Here, Defendant received notice of the administrative forfeiture by certified mail and by publication, in compliance with 19 U.S.C. § 1607(a) and 18 U.S.C. § 983(a). The ATF also followed all other procedural rules when it seized Defendant's property. Thus, Defendant cannot successfully challenge the ATF's Declaration of Administrative Forfeiture.
In short, Defendant is not entitled to the return of the $22,419.00 in cash that was administratively forfeited to the ATF, and the Court declines to exercise equitable jurisdiction over the issue.
B. Other Property
The remaining property — one file folder of documents and two vehicle titles in Defendant's name — is not in the possession of the ATF, the DNR, or the Warren County Sheriff's Office. The Court cannot order the return of property when it is not in any agencies' possession. See United States v. Cobb, 703 F. App'x 879, 882 (11th Cir. 2017) ("As the United States cannot return something it does not have, the court cannot order it to return to Defendant the [property] listed in the motion."); United States v. Garcon, 406 F. App'x 366, 369 (11th Cir. 2010) (per curiam) ("The government is not obligated to return property that it no longer possesses, but it must provide some evidentiary support for its claim that it no longer has possession of the property.").
Here, the ATF, the DNR, and the Warren County Sheriff all submitted affidavits, documentary evidence, or both that conclusively establishes each is no longer in possession of Defendant's property. Accordingly, the Court concludes it is unnecessary to hold a hearing on this matter. The Court further concludes that the law enforcement agencies are not obligated to return any property to Defendant.

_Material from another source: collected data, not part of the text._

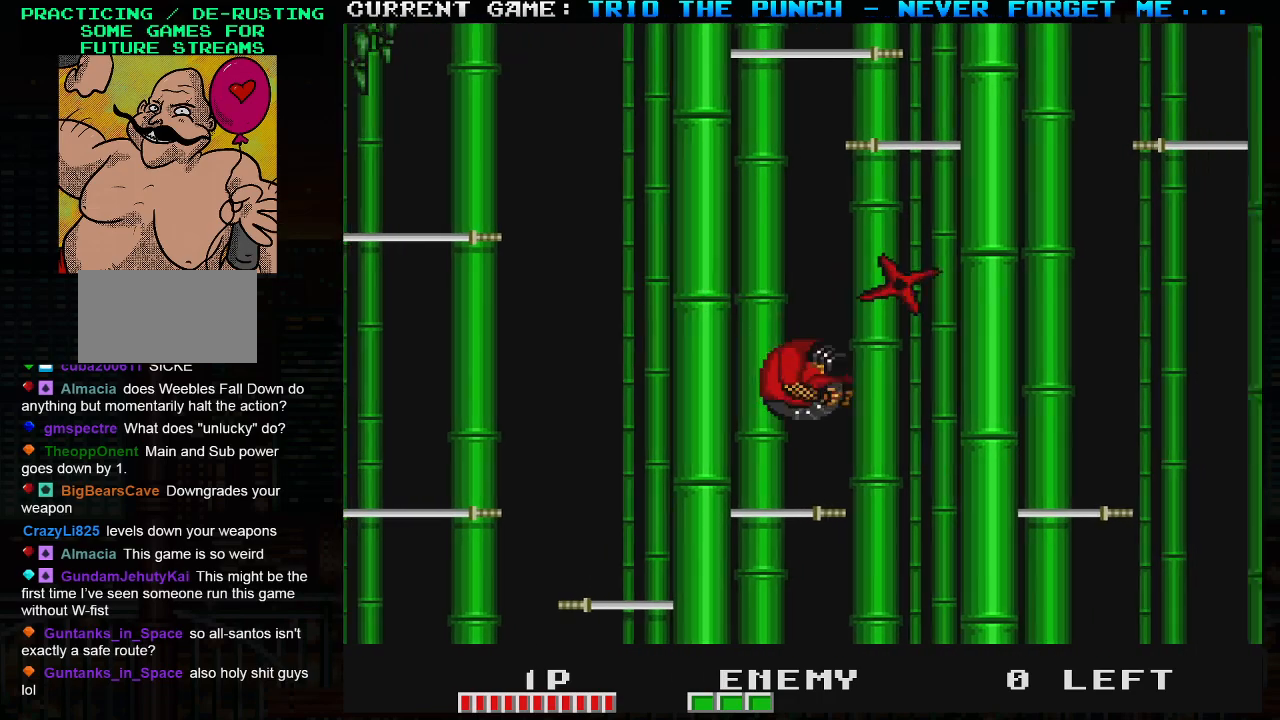
{"buttons": ["TRIANGLE"], "left_stick": "right", "events": [[133, "left_stick", "right"], [217, "TRIANGLE", "down"]]}
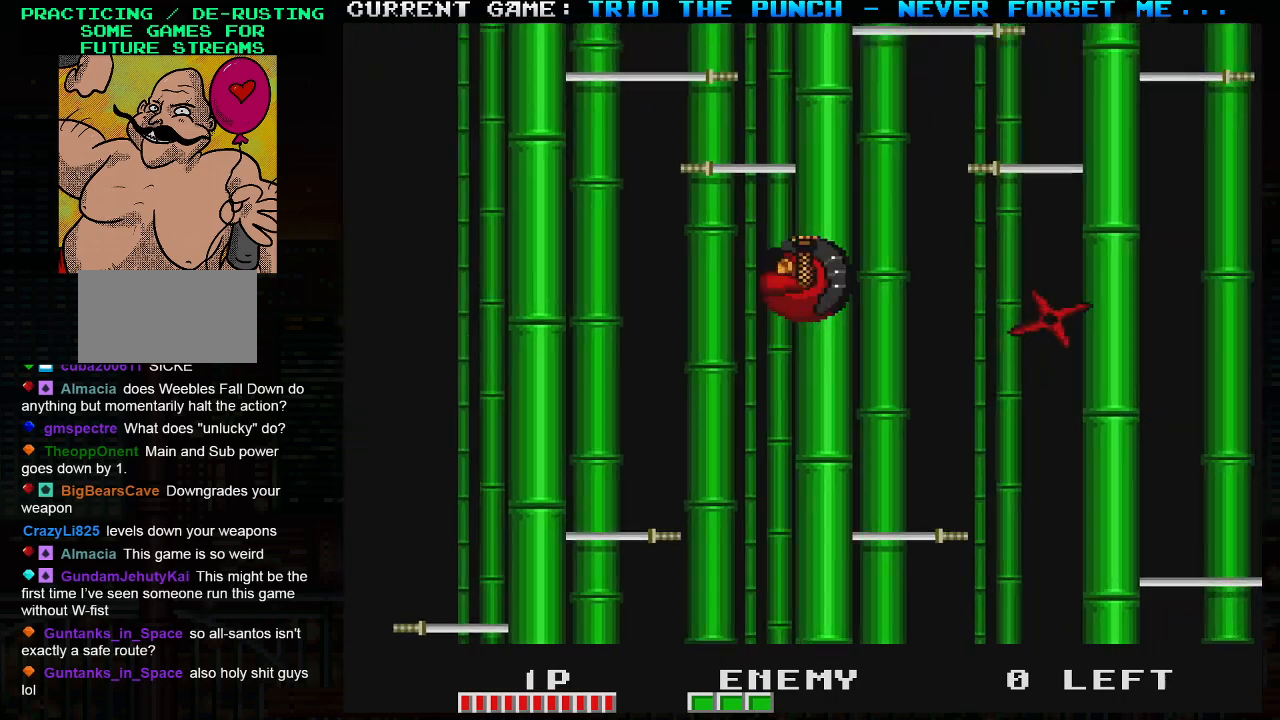
{"buttons": [], "left_stick": "center", "events": [[200, "left_stick", "center"], [217, "SQUARE", "down"], [233, "TRIANGLE", "up"], [317, "SQUARE", "up"]]}
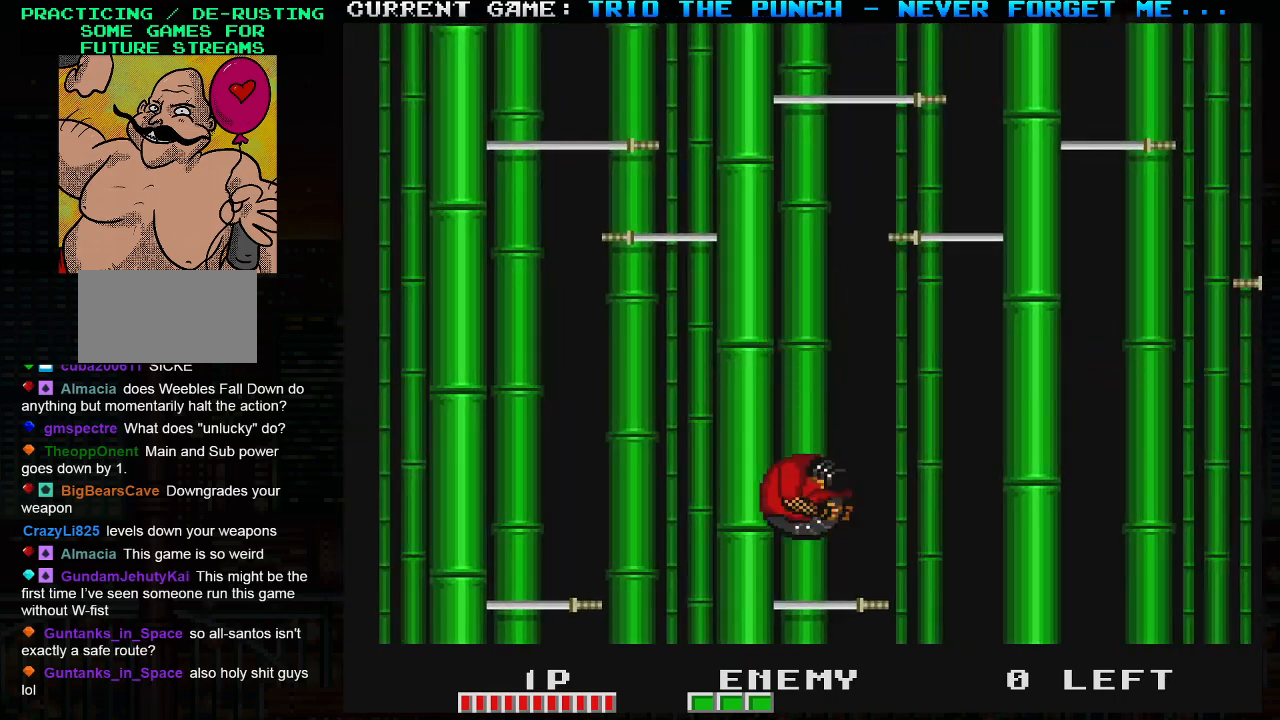
{"buttons": ["TRIANGLE"], "left_stick": "right", "events": [[17, "left_stick", "right"], [150, "TRIANGLE", "down"]]}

Finally, the Court will not exercise its discretion to invoke equitable jurisdiction and fashion an equitable remedy for Defendant. Although courts may order equitable relief where the property at issue has been lost or destroyed, the Eleventh Circuit has squarely foreclosed a defendant's ability to be awarded money damages in such situations. See United States v. Potes Ramirez, 260 F.3d 1310, 1314-16 (11th Cir. 2001) (holding sovereign immunity protects the government from money damages arising out of the detention of property by any law enforcement officer). Further, it is unclear what other equitable remedy could afford relief to Defendant in this case. See United States v. Foster, 2015 WL 1279228, at *5 (N.D. Ga. Mar. 20, 2015) ("Neither an injunction or specific performance — traditional equitable remedies — would be effective to afford [the defendant] any relief from his loss of the personal items that were destroyed."), aff'd, 635 F. App'x 818 (11th Cir. 2015). Consequently, Defendant's motions for return of property are denied.
III. CONCLUSION
As stated above, Defendant is not entitled to any relief and the Court declines to exercise equitable jurisdiction because the ATF, the DNR, and the Warren County Sheriff's Office are not in possession of his property and the $22,419.00 in cash was administratively forfeited. Accordingly, Defendant's motions for return of property (doc. nos. 60, 62) are DENIED. Finally, the Court finds it unnecessary to hold a hearing on this matter. Therefore, the hearing to be held March 21, 2019, as stated in the Court's Order of March 6, 2019, (doc. no. 68), is hereby canceled.
ORDER ENTERED at Augusta, Georgia, this 19th day of March, 2019.